BEGIN Records for the task
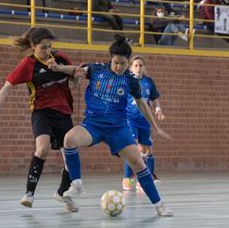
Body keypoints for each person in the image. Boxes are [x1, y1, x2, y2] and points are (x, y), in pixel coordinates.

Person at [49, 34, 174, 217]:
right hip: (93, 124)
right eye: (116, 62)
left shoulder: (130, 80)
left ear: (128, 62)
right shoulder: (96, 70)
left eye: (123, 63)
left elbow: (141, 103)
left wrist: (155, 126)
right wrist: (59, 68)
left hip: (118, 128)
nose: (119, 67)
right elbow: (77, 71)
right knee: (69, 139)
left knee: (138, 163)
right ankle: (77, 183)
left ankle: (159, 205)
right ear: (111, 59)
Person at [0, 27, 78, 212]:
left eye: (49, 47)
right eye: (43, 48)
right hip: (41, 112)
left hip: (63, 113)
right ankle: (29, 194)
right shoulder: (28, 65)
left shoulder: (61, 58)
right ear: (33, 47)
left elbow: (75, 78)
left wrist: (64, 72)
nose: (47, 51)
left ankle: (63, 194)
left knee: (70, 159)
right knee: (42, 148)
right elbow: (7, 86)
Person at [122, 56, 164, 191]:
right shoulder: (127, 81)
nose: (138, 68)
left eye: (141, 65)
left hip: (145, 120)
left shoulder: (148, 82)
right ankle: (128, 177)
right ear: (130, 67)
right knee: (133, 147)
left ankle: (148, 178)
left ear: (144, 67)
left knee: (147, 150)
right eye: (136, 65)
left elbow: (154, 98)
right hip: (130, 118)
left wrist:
END Records for the task
Task item:
What is needed is a word-for-word copy of the lines from the start of the data to the line with "left eye: (49, 47)", inclusive, with no pictures in it.

Task response:
Body keypoints for each person in the image. Boxes are [x1, y1, x2, y2] and points are (x, y), in pixel coordinates.

Person at [49, 34, 174, 217]:
right hip: (93, 124)
right eye: (116, 62)
left shoulder: (130, 80)
left ear: (128, 62)
right shoulder: (96, 70)
left eye: (123, 63)
left elbow: (141, 103)
left wrist: (155, 126)
right wrist: (59, 68)
left hip: (118, 128)
nose: (119, 67)
right elbow: (77, 71)
right knee: (69, 139)
left knee: (138, 163)
right ankle: (77, 183)
left ankle: (159, 205)
right ear: (111, 59)
Person at [0, 27, 78, 212]:
left eye: (49, 47)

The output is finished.